A Tibetan friend recently popped up on gchat in a mild panic. The university he was attending in the UK had sent him a contract for his accommodation. “I don’t understand half of it,” he said, “and the language is so intimidating.”
“That’s the point,” I replied. “They don’t want you to understand it. That way they can stiff you later.”
Please refer to section 8 paragraph ii where it mentions that the bedside table should not be moved more than 2.5 cms to the right except during equinoxes. Well, you get the idea.

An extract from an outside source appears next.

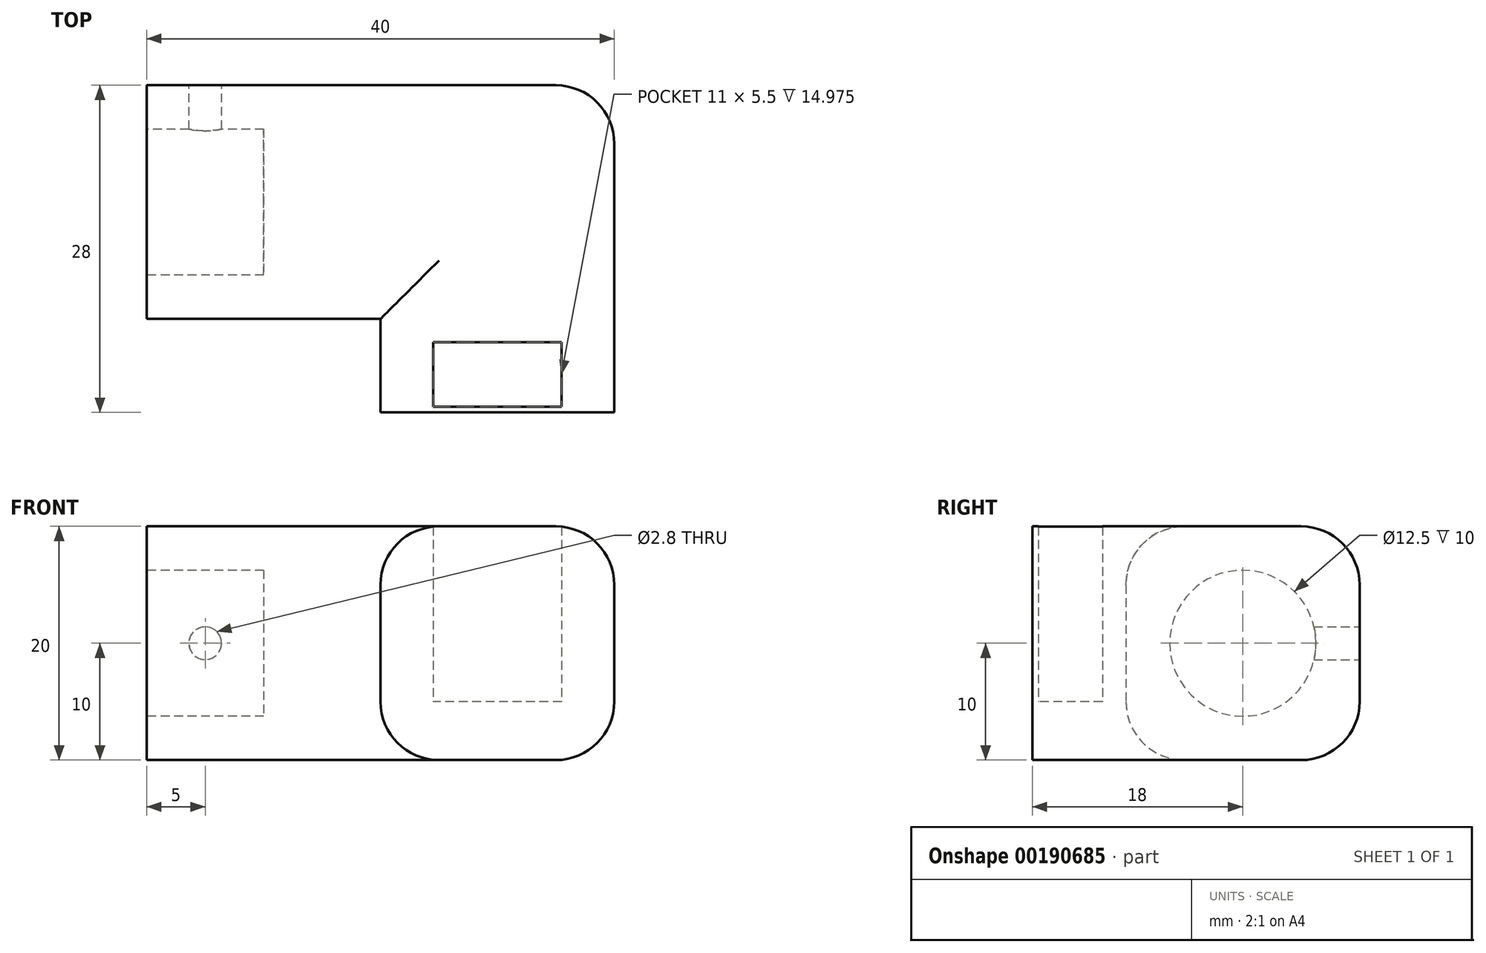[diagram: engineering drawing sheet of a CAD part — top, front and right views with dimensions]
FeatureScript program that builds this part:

This is the great British bureaucracy at its garbled patronizing best, the kind that regards everyone like criminally minded five year olds and speaks to them like their criminally minded robots. But there is no truer believer than a convert, and Britain’s constipated legacy is hard at work in India that now carries the distinction of being officially voted the worst bureaucracy in Asia, according to a report by Hong Kong-based Political and Economic Risk Consultancy, scoring 9.21 out of a possible 10. It slows down all manner of everyday social processes like cooking oil in a kitchen drain, creating scenarios that could make Kafka raise an eyebrow. One professor of literature told me that after her mother had died of stomach cancer, she had not been able to cook for three months because the gas board wouldn’t let her refill her kitchen gas cylinder. She had visited the concerned office six times to appeal, but the clerks kept telling her that her mother needed to come to make the payment.
On very rare occasions the small print can actually work in favour of the individual. Two years ago, I went for a meeting at the Gymkhana Club in New Delhi accompanied by another Indian friend. These clubs were set up by influential colonists in the late 19th century for the country’s ruling elite within a model of stiff upper class Britishness “to promote polo, hunting racing, tennis and other games, athletic sports and pastimes.” It now serves as a watering hole for India’s retired brigadier-generals, sports celebrities, wealthy industrialists, intelligence chiefs and the like. Elections for club president are as hotly contested as those at the national level (the one in 2013 was even reported in the international media, where ‘allegations of “dirty tricks” and claims some candidates are trying to lure supporters with glamorous drinks parties’). The language of choice is Queen’s English. We had only got as far as the lobby, before our presence caused an uproar. Seconds later, we were surrounded by no less than four staff members, all looking decidedly nervous and pointing at my friend’s feet.
“I’m sorry, sir” explained one, “we do not accept sandals”.
He then directed us to an ancient wooden signboard where the club’s dress code was handwritten in faded blue paint. The awkwardness of that moment was priceless. We were here to see an influential club member which made it even more confusing. They had boxes of spare ties for tie-less visitors, they explained, but did not have spare closed shoes. They fluttered around my friend, bending down, and anxiously examining the offending footwear with the stealth of a bomb disposal squad. My friend looked annoyed and embarrassed. And then, when I thought the tension might actually cause a spring to leap out of the desk clerk’s neck, he squealed.
“Sir! You have a backstrap!”
To which the rest clapped their hands with relief and ushered us in to the dining hall. Apparently, the small print in the club rule sheet stated that sandals could, in fact, be worn, as long as they had a backstrap. My friend’s legitimate presence in the establishment had been determined by a half-inch strip of leather. Although the situation was comical, there was no doubting the implicit social intimidation involved.
And if you think that you’ve got away with something, you’re probably fooling yourself. Once written, nothing is ever forgotten. Made in Britain bureaucracy writes in the blood of your children’s children. The giant forces of the small print will come and hunt you down, even centuries later, with exactly the same tenacity whether it’s student accommodation contracts or international treaties. Just look at the way the British government invoked the 14th century Treaty of Windsor (incidentally, the oldest diplomatic alliance in the world) to ensure that Portugal remained neutral in WWII and the UK could use the Azores as a military base, and again as a navy refueling station during the Falklands War.
Yesterday, I received a more or less incomprehensible end of tenancy agreement regarding a flat I’d moved out of in Oxford. At the end it read: If you don’t think this letter applies to you please disregard. I still haven’t replied, clinging to the fantasy that my inaction will make it go away. But the clause phantoms still taunt me in my dreams, wagging their stubby pen-filled fingers, and rubbing my nose in the small print.